(WORK REQUEST)
Please retype the records below exactly, omitting any images.

++++ DATA

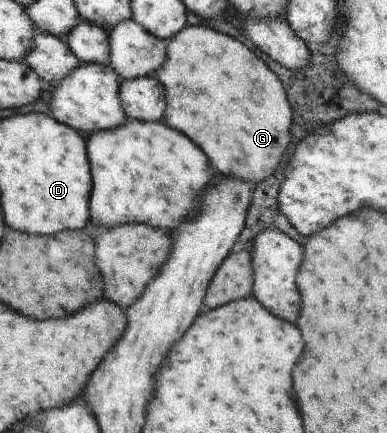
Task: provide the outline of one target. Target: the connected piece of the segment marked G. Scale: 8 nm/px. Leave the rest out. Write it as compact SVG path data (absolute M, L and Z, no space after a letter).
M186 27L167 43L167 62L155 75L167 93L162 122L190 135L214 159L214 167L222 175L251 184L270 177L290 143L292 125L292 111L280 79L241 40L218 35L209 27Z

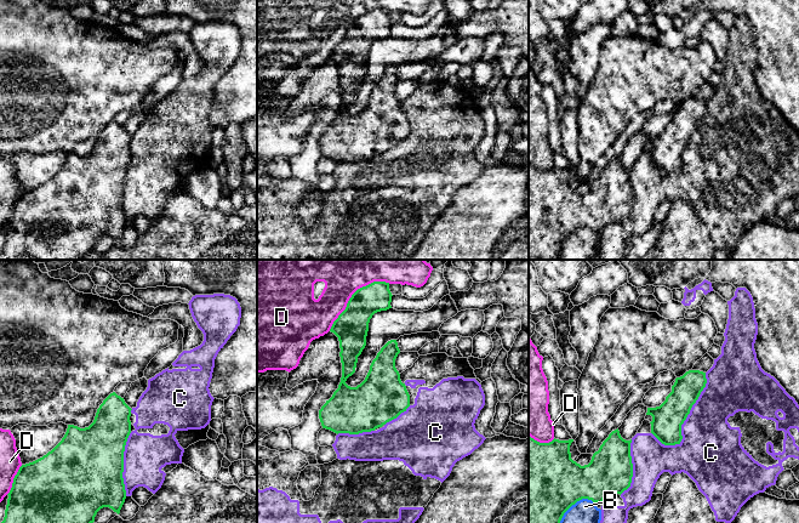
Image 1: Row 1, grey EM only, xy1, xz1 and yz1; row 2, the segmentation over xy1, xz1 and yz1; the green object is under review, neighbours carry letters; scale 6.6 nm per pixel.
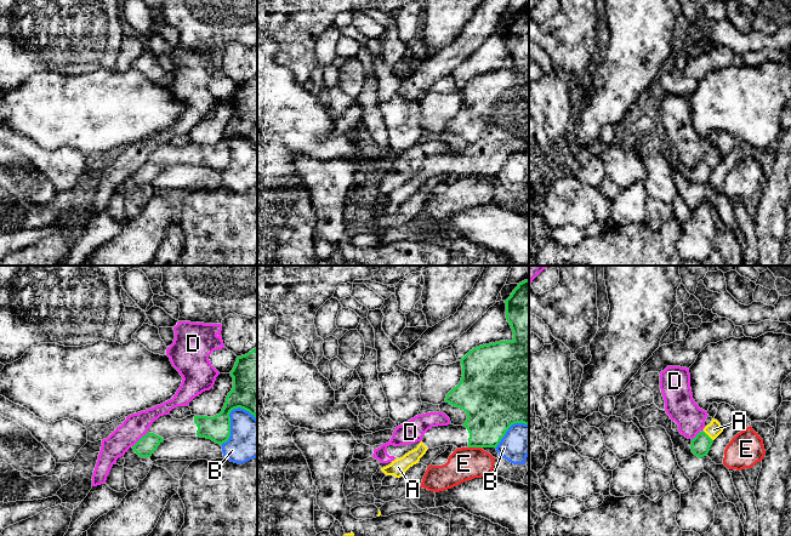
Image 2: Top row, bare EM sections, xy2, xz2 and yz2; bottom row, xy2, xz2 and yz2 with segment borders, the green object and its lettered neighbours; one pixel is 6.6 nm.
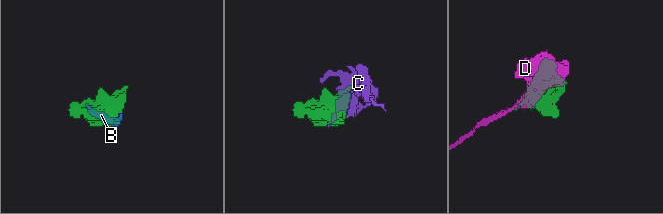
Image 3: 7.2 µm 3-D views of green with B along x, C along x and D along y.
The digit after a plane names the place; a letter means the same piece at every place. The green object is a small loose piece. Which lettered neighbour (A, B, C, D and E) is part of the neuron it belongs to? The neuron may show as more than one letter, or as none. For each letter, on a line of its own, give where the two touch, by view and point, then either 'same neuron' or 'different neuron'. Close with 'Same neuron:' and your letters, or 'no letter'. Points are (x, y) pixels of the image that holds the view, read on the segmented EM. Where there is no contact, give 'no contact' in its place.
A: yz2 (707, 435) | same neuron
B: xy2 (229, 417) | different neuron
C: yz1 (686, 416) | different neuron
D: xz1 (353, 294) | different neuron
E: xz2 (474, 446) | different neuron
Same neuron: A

++++++++

(RESPONSE BOX)
Task: provide the outline of one target. Target: the connected piece of the segment marked G. Scale: 8 nm/px. Leave the rest out. Write it as compact SVG path data (absolute M, L and Z, no space after a letter).
M186 27L167 43L167 62L155 75L167 93L162 122L190 135L214 159L214 167L222 175L251 184L270 177L290 143L292 125L292 111L280 79L241 40L218 35L209 27Z

Image 1: Row 1, grey EM only, xy1, xz1 and yz1; row 2, the segmentation over xy1, xz1 and yz1; the green object is under review, neighbours carry letters; scale 6.6 nm per pixel.
Image 2: Top row, bare EM sections, xy2, xz2 and yz2; bottom row, xy2, xz2 and yz2 with segment borders, the green object and its lettered neighbours; one pixel is 6.6 nm.
Image 3: 7.2 µm 3-D views of green with B along x, C along x and D along y.
The digit after a plane names the place; a letter means the same piece at every place. The green object is a small loose piece. Which lettered neighbour (A, B, C, D and E) is part of the neuron it belongs to? The neuron may show as more than one letter, or as none. For each letter, on a line of its own, give where the two touch, by view and point, then either 'same neuron' or 'different neuron'. Close with 'Same neuron:' and your letters, or 'no letter'. Points are (x, y) pixels of the image that holds the view, read on the segmented EM. Where there is no contact, give 'no contact' in its place.
A: yz2 (707, 435) | same neuron
B: xy2 (229, 417) | different neuron
C: yz1 (686, 416) | different neuron
D: xz1 (353, 294) | different neuron
E: xz2 (474, 446) | different neuron
Same neuron: A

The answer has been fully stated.